Typische Situationen sind zum Beispiel:

  • Jemand legt sich nicht fest und hält Sie hin.
  • Jemand ist nett zu Ihnen, bestätigt Sie – und redet dann hinter Ihrem Rücken negativ über Sie.
  • Sie haben eine Präsentation vorbereitet – und der Kollege heimst die Lorbeeren ein.
  • Ihr Geburtstag wurde mal wieder von einer bestimmten Person vergessen – obwohl Sie doch immer gratulieren.
  • Sie stehen den ganzen Tag in der Küche, zaubern ein Drei-Gänge-Menue – und es wird einfach nur gegessen, als selbstverständlich angesehen.
  • Sie lächeln jemand an, wünschen freundlich einen schönen Tag – und Ihr Gegenüber reagiert nicht, null. Sie fühlen sich zurückgewiesen, nicht beachtet.

Was haben all diese Situationen gemeinsam?

Auch wenn es schwer fällt zu glauben: sie haben nichts, aber auch nichts mit Ihnen zu tun. Sie haben nur etwas mit dem Anderen zu tun. Dessen Gefühlen, Gedanken, Werten und Geschichten. Dessen Bild von Ihnen. Dessen Umgang mit Ihnen. Und nicht mit Ihnen!

Ich kann Ihr „WIE BITTE?!?“ oder „Aber... egal, woran es liegt, wie sich jemand verhält – es ist doch persönlich gemeint! Oder?“ schon fast hören...

Doch vielleicht kennen Sie die Lebensweisheit „Du kannst es nicht allen recht machen.“ Und so ist es. Und Sie sollten es auch nicht allen recht machen.

Das bedeutet im Klartext: egal, was Sie machen... es gibt immer jemanden, der dazu eine andere Meinung hat, es anders sieht. Weil Sie und diese andere Person andere Vorstellungen haben. Und damit... ist diese andere Vorstellung letzten Endes das Problem der anderen Person, nicht Ihres.

Ob ein Konflikt daraus entsteht – dazu gehören zwei Personen. Sie. Und die andere Person. Wenn Sie entscheiden, dass kein Konflikt entsteht, dass es die Wahrheit der anderen Person ist, die Sie nicht annehmen... entsteht Neutralität bei Ihnen. Und ein Konflikt hat keine Chance.
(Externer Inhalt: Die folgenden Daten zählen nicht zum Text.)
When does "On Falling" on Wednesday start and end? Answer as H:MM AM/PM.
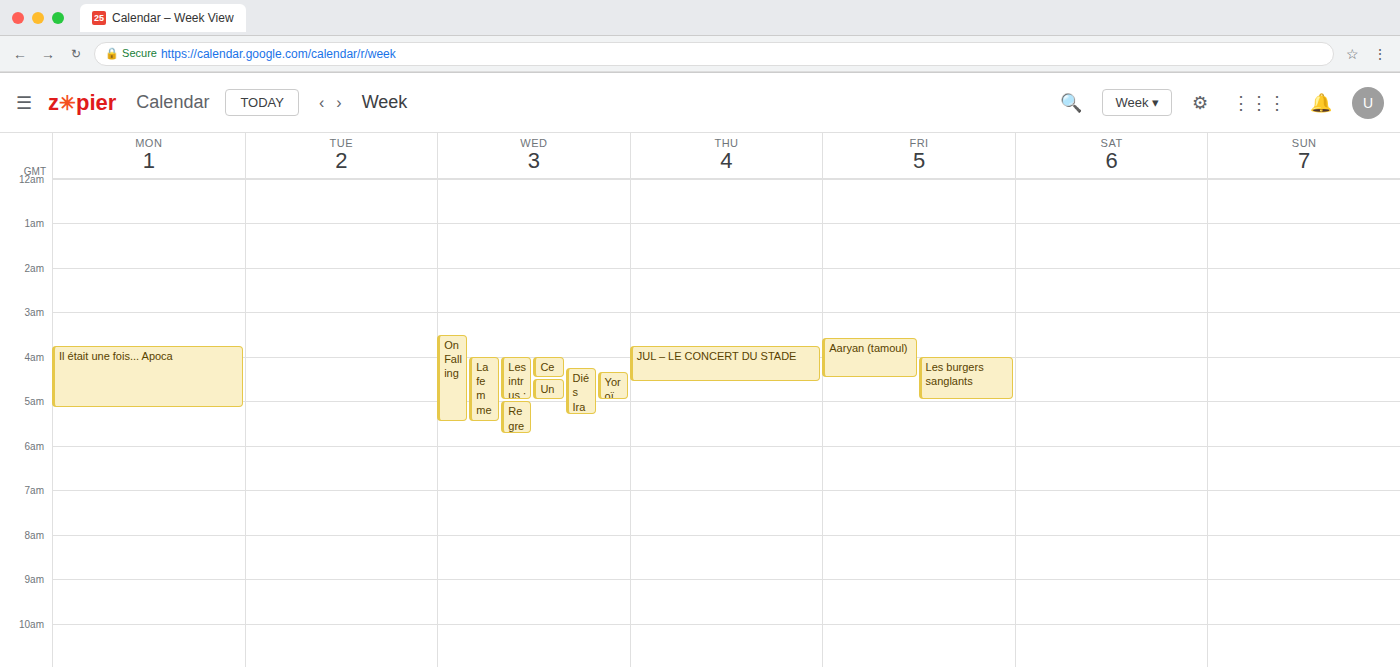
3:30 AM to 5:30 AM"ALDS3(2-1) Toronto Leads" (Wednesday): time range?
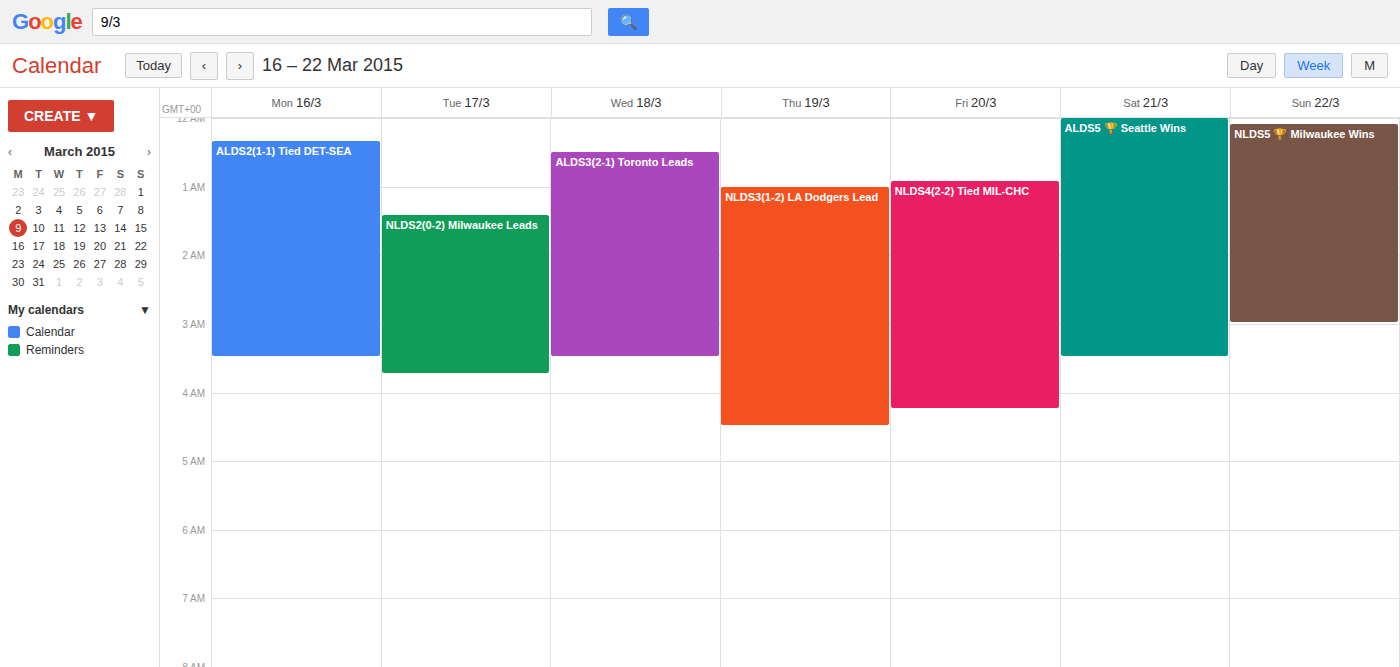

Das bedeutet nicht, dass Sie keine Konflikte mehr eingehen, austragen sollen. Konflikte gehören zum Leben dazu und eine Lösung kann Sie einander näher bringen. Manchmal ist jedoch keine Lösung in Sicht – wie wäre es, wenn stattdessen Akzeptanz entsteht, dass Sie nicht zusammenkommen? Auch dies ein Schritt Richtung Gelassenheit und einem anderen Umgang miteinander.

Welche Vorteile es hat, Dinge nicht mehr so persönlich zu nehmen:

  • Vorteil 1: Es macht Sie unabhängig. Sie müssen nicht mehr bangen und hoffen, ob jemand etwas Bestimmtes zu Ihnen sagt. Nicht zweifeln, ob jemand Ihnen die Wahrheit sagt oder nicht.
  • Vorteil 2: Sie sind anderen nicht ausgeliefert. SIE haben die Macht – nur Sie allein bestimmen, wie Sie sich fühlen.
  • Vorteil 3: Sie finden Vertrauen und Sicherheit in sich. Sind geerdet, zentriert im Hier und Jetzt.

Und noch vieles mehr. Vor allem aber: Sie können Ruhe und Gelassenheit finden, wo Sie sich vorher gestresst haben.

Nehmen Sie nicht die Situationen oder Ihr Gegenüber persönlich – es ist Ihre Entscheidung, Ihre bewusste Entscheidung für einen Umgang damit. Und damit auch, wie es weitergeht.

Noch auf ein Wort:

Ist Ihnen übrigens schon einmal aufgefallen, dass in der Regel nur negative Dinge oder Worte Sie aus der Gelassenheit bringen? „Nimm’s nicht persönlich – aber Du bist so blöd.“ – wie reagieren Sie darauf?

Und wie reagieren Sie auf einen Satz wie „Du bist großartig.“ oder „Du siehst heute toll aus!“ – reagieren Sie da auch mit Ärger, Enttäuschung – oder eher mit Abwehr oder einem verschämten „ist doch kein Ding“? Probieren Sie doch einmal aus, mit einem schlichten „Danke schön“ zu antworten – und es stehen zu lassen. Und dann schauen Sie, was passiert und was dieses Annehmen mit Ihnen macht.

Ich wünsche Ihnen viel Erfolg auf Ihrem Weg zu mehr Gelassenheit.